I felt more depressed and discouraged after researching recurrent implantation failure, than I did after reviewing recurrent pregnancy loss. Unless, I happen to have a hydrosalpinx which could be clipped, there really isn't an identifiable explanation. Maybe, it's just as simple as I've just been really, really, really unlucky and the next one magically will work. Oddly, I've been thinking about a clip from an interview with Jaime Foxx at the time of the premiere of his movie Ray.
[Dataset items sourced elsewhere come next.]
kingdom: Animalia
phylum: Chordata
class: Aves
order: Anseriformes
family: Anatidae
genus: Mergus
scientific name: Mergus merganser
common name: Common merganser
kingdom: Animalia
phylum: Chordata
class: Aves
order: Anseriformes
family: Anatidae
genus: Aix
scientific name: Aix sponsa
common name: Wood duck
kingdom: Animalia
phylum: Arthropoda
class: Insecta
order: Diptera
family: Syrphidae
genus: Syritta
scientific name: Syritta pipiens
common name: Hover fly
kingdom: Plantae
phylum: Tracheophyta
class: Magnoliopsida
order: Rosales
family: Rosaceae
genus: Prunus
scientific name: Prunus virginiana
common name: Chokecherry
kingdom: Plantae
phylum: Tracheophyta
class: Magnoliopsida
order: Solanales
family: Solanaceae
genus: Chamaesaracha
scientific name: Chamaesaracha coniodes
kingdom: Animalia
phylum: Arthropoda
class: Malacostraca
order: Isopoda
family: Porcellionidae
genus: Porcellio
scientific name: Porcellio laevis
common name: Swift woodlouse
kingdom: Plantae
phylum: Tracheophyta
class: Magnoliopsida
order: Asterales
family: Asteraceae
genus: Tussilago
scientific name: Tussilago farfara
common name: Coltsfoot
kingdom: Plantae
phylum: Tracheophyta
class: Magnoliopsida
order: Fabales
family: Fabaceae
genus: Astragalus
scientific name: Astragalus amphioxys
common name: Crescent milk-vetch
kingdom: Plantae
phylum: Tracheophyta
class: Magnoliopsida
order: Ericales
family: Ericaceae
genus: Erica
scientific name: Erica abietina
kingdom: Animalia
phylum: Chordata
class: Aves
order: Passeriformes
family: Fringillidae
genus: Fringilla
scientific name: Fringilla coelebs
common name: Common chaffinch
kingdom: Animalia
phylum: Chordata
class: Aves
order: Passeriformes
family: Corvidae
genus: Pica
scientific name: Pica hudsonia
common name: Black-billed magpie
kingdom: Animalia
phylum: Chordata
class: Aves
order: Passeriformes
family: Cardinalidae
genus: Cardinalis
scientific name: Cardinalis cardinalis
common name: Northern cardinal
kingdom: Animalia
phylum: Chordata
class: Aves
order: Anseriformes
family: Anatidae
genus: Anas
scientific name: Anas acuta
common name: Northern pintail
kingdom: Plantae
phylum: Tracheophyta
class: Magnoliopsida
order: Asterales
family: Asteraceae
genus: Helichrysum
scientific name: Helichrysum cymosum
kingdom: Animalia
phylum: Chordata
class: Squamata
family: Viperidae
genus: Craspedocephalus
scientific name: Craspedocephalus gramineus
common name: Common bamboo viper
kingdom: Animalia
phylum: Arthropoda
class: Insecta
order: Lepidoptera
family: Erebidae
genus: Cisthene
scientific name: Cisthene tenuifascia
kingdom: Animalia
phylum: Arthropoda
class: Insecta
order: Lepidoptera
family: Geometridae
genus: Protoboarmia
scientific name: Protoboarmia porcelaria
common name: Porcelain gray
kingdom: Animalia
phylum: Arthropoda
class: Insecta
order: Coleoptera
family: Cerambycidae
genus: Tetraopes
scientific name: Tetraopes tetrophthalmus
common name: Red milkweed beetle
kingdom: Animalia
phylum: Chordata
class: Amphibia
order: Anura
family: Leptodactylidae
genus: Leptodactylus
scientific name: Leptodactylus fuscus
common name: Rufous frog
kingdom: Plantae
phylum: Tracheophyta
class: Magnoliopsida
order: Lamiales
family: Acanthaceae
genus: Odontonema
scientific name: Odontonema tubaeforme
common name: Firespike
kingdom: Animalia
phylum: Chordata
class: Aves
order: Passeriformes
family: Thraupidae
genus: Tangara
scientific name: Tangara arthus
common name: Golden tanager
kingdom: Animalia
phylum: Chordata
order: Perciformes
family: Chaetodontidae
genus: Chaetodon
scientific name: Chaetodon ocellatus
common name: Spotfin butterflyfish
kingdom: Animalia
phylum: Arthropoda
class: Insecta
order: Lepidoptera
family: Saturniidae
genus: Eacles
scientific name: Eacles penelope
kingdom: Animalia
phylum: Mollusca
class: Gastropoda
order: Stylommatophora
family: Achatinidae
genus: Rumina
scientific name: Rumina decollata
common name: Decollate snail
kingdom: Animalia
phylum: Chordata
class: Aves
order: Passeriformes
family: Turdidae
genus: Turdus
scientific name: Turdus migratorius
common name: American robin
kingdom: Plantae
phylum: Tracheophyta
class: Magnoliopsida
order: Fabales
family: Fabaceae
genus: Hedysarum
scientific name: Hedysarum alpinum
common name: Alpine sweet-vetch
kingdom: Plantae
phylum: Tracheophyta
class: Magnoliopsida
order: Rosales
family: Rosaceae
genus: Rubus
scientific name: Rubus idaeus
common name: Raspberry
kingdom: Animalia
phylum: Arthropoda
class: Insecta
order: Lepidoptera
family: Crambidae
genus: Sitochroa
He described that while preparing for the role, he played with Mr Ray Charles and noted that during one session he became angry when Jaime missed a few notes. "Son," Jamie recalled him saying very sternly, "The right keys are underneath your fingertips. All you have to do is find them!" The actor felt that what Mr Charles was really trying to teach him, was that in life the right choices, the right directions are already there in front of us, and we just have to find them. So begins our quest: the right formula is out there -we just have to find it.